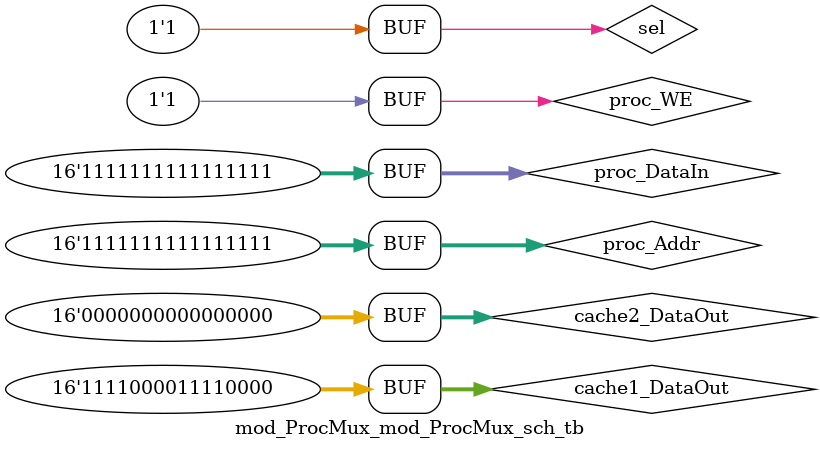
<source format=v>

`timescale 1ns / 1ps

module mod_ProcMux_mod_ProcMux_sch_tb();

// Inputs
   reg sel;
   reg [15:0] cache1_DataOut;
   reg [15:0] cache2_DataOut;
   reg [15:0] proc_DataIn;
   reg [15:0] proc_Addr;
   reg proc_WE;

// Output
   wire [15:0] proc_DataOut;
   wire [15:0] cache1_DataIn;
   wire [15:0] cache2_DataIn;
   wire [15:0] cache1_Addr;
   wire [15:0] cache2_Addr;
   wire cache1_WE;
   wire cache2_WE;

// Bidirs

// Instantiate the UUT
   mod_ProcMux UUT (
		.sel(sel), 
		.proc_DataOut(proc_DataOut), 
		.cache1_DataOut(cache1_DataOut), 
		.cache2_DataOut(cache2_DataOut), 
		.proc_DataIn(proc_DataIn), 
		.cache1_DataIn(cache1_DataIn), 
		.cache2_DataIn(cache2_DataIn), 
		.cache1_Addr(cache1_Addr), 
		.cache2_Addr(cache2_Addr), 
		.proc_Addr(proc_Addr), 
		.cache1_WE(cache1_WE), 
		.cache2_WE(cache2_WE), 
		.proc_WE(proc_WE)
   );
// Initialize Inputs
   initial begin
		sel = 0;
		cache1_DataOut = 16'hf0f0;
		cache2_DataOut = 16'h0000;
		proc_DataIn = 16'hffff;
		proc_Addr = 16'hffff;
		proc_WE = 1;
		#100;
		sel = 1;
   end
endmodule

</source>
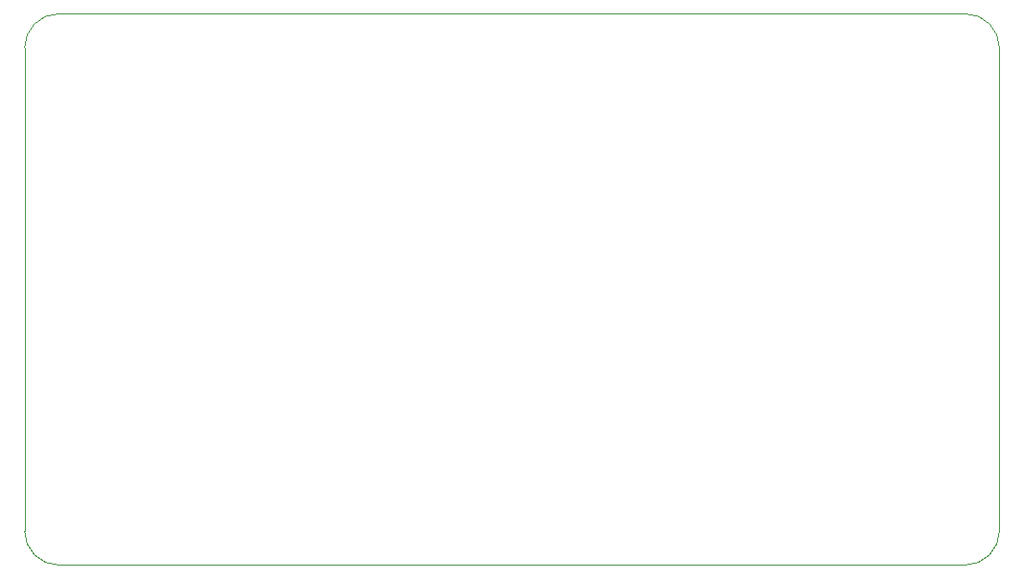
<source format=gm1>
G04 #@! TF.GenerationSoftware,KiCad,Pcbnew,8.0.8*
G04 #@! TF.CreationDate,2025-01-20T22:51:14+09:00*
G04 #@! TF.ProjectId,house_controller_multiplex_breakout_board_v0.1.0,686f7573-655f-4636-9f6e-74726f6c6c65,rev?*
G04 #@! TF.SameCoordinates,Original*
G04 #@! TF.FileFunction,Profile,NP*
%FSLAX46Y46*%
G04 Gerber Fmt 4.6, Leading zero omitted, Abs format (unit mm)*
G04 Created by KiCad (PCBNEW 8.0.8) date 2025-01-20 22:51:14*
%MOMM*%
%LPD*%
G01*
G04 APERTURE LIST*
G04 #@! TA.AperFunction,Profile*
%ADD10C,0.038100*%
G04 #@! TD*
G04 APERTURE END LIST*
D10*
X144500000Y-57500000D02*
G75*
G02*
X147500000Y-60500000I0J-3000000D01*
G01*
X147500000Y-60500000D02*
X147500000Y-103200000D01*
X61500000Y-103200000D02*
X61500000Y-60500000D01*
X61500000Y-60500000D02*
G75*
G02*
X64500000Y-57500000I3000000J0D01*
G01*
X147500000Y-103178680D02*
G75*
G02*
X144500000Y-106178700I-3000000J-20D01*
G01*
X144500000Y-106178680D02*
X64500000Y-106178680D01*
X64500000Y-57500000D02*
X144500000Y-57500000D01*
X64500000Y-106178680D02*
G75*
G02*
X61500020Y-103178680I0J2999980D01*
G01*
M02*

</source>
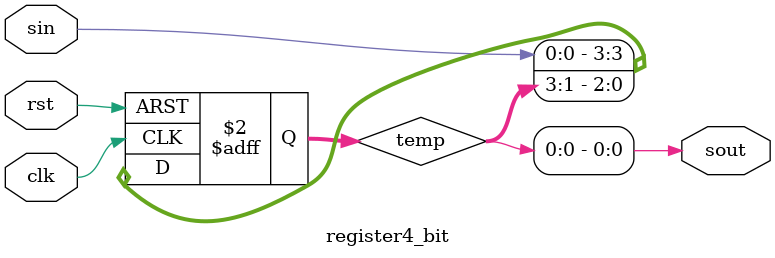
<source format=v>
module register4_bit(clk,rst,sin,sout);
  input clk,rst,sin;
  output sout;
  reg [3:0]temp;
  always@(posedge clk or posedge rst)
    begin
      if(rst)
        temp<=4'b0000;
      else
        temp<={sin,temp[3:1]}; // RIGHT SHIFT  ----> LEFT SHIFT--> temp<={temp[3:1],sin};
      
    end
  assign sout=temp[0]; // AT LSB U CAN TAKE OUTPUT  sout=temp[3]<---LEFT SHIFT
endmodule


</source>
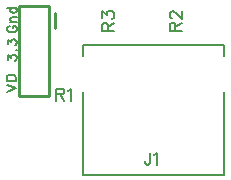
<source format=gto>
G04 DipTrace 3.0.0.2*
G04 WellMonitorSingle.gto*
%MOIN*%
G04 #@! TF.FileFunction,Legend,Top*
G04 #@! TF.Part,Single*
%ADD10C,0.009843*%
%ADD16C,0.008*%
%ADD39C,0.006176*%
%ADD41C,0.007*%
%FSLAX26Y26*%
G04*
G70*
G90*
G75*
G01*
G04 TopSilk*
%LPD*%
X564940Y918130D2*
D10*
Y969272D1*
X657496Y863977D2*
D16*
X1129906D1*
X657496Y430914D2*
Y706504D1*
Y863977D2*
Y824622D1*
Y430914D2*
X1129906D1*
Y706504D1*
Y863977D2*
Y824622D1*
X443701Y993701D2*
D10*
X543701D1*
Y693701D1*
X443701D2*
X543701D1*
X443701Y993701D2*
Y693701D1*
X883095Y504067D2*
D39*
Y473470D1*
X881193Y467722D1*
X879248Y465821D1*
X875445Y463875D1*
X871598D1*
X867796Y465821D1*
X865895Y467722D1*
X863949Y473470D1*
Y477272D1*
X895446Y496374D2*
X899293Y498319D1*
X905041Y504023D1*
Y463875D1*
X569331Y697997D2*
X586530D1*
X592278Y699942D1*
X594224Y701843D1*
X596125Y705646D1*
Y709493D1*
X594224Y713295D1*
X592278Y715241D1*
X586530Y717142D1*
X569331D1*
Y676950D1*
X582728Y697997D2*
X596125Y676950D1*
X608477Y709448D2*
X612323Y711394D1*
X618071Y717098D1*
Y676950D1*
X966276Y910731D2*
Y927931D1*
X964330Y933679D1*
X962429Y935624D1*
X958627Y937525D1*
X954780D1*
X950977Y935624D1*
X949032Y933679D1*
X947130Y927931D1*
Y910731D1*
X987322D1*
X966276Y924128D2*
X987322Y937525D1*
X956725Y951822D2*
X954824D1*
X950977Y953724D1*
X949076Y955625D1*
X947175Y959472D1*
Y967121D1*
X949076Y970923D1*
X950977Y972825D1*
X954824Y974770D1*
X958627D1*
X962473Y972825D1*
X968177Y969022D1*
X987322Y949877D1*
Y976671D1*
X741276Y910731D2*
Y927931D1*
X739330Y933679D1*
X737429Y935624D1*
X733627Y937525D1*
X729780D1*
X725977Y935624D1*
X724032Y933679D1*
X722130Y927931D1*
Y910731D1*
X762322D1*
X741276Y924128D2*
X762322Y937525D1*
X722175Y953724D2*
Y974726D1*
X737473Y963274D1*
Y969022D1*
X739375Y972825D1*
X741276Y974726D1*
X747024Y976671D1*
X750826D1*
X756574Y974726D1*
X760421Y970923D1*
X762322Y965175D1*
Y959427D1*
X760421Y953723D1*
X758476Y951822D1*
X754673Y949877D1*
X413837Y925795D2*
D41*
X410986Y924369D1*
X408101Y921484D1*
X406675Y918632D1*
Y912895D1*
X408100Y910010D1*
X410986Y907158D1*
X413837Y905699D1*
X418148Y904273D1*
X425345D1*
X429622Y905699D1*
X432508Y907158D1*
X435359Y910010D1*
X436819Y912895D1*
Y918632D1*
X435359Y921484D1*
X432508Y924369D1*
X429622Y925795D1*
X425345D1*
Y918632D1*
X416723Y939795D2*
X436819D1*
X422460D2*
X418149Y944106D1*
X416723Y946991D1*
Y951269D1*
X418149Y954154D1*
X422460Y955580D1*
X436819D1*
X406675Y986791D2*
X436819D1*
X421034D2*
X418148Y983939D1*
X416723Y981054D1*
Y976743D1*
X418149Y973891D1*
X421034Y971006D1*
X425345Y969580D1*
X428196D1*
X432508Y971006D1*
X435359Y973891D1*
X436819Y976743D1*
Y981054D1*
X435359Y983939D1*
X432508Y986791D1*
X407597Y813430D2*
Y829182D1*
X419071Y820593D1*
Y824904D1*
X420497Y827756D1*
X421923Y829182D1*
X426234Y830641D1*
X429086D1*
X433397Y829182D1*
X436282Y826330D1*
X437708Y822019D1*
Y817708D1*
X436282Y813430D1*
X434823Y812004D1*
X431971Y810545D1*
X434823Y846067D2*
X436282Y844641D1*
X437708Y846067D1*
X436282Y847526D1*
X434823Y846067D1*
X407597Y864411D2*
Y880163D1*
X419071Y871574D1*
Y875885D1*
X420497Y878737D1*
X421923Y880163D1*
X426234Y881622D1*
X429086D1*
X433397Y880163D1*
X436282Y877311D1*
X437708Y873000D1*
Y868689D1*
X436282Y864411D1*
X434823Y862985D1*
X431971Y861526D1*
X403659Y706809D2*
X433803Y718283D1*
X403659Y729757D1*
Y743757D2*
X433803D1*
Y753805D1*
X432344Y758116D1*
X429492Y761001D1*
X426607Y762427D1*
X422329Y763853D1*
X415133D1*
X410822Y762427D1*
X407970Y761001D1*
X405085Y758116D1*
X403659Y753805D1*
Y743757D1*
M02*

</source>
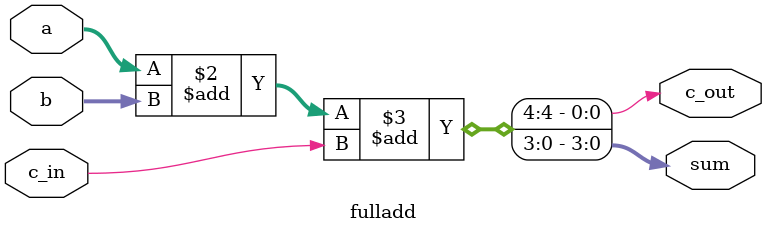
<source format=sv>
module fulladd (  input [3:0] a,
                  input [3:0] b,
                  input c_in,
                  output reg c_out,
                  output reg [3:0] sum);
 
  always @ (a or b or c_in) begin
    {c_out, sum} = a + b + c_in;   
  end
endmodule
</source>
---*---
- [WHAT TO DO]
Only the lines from the one that holds "X433803Y718283D1*" through the final line of the material should be reproduced, word for word, with the pictures omitted.

- [EXERCISE OUTPUT]
X433803Y718283D1*
X403659Y729757D1*
Y743757D2*
X433803D1*
Y753805D1*
X432344Y758116D1*
X429492Y761001D1*
X426607Y762427D1*
X422329Y763853D1*
X415133D1*
X410822Y762427D1*
X407970Y761001D1*
X405085Y758116D1*
X403659Y753805D1*
Y743757D1*
M02*

</source>
<source format=sv>
module fulladd (  input [3:0] a,
                  input [3:0] b,
                  input c_in,
                  output reg c_out,
                  output reg [3:0] sum);
 
  always @ (a or b or c_in) begin
    {c_out, sum} = a + b + c_in;   
  end
endmodule
</source>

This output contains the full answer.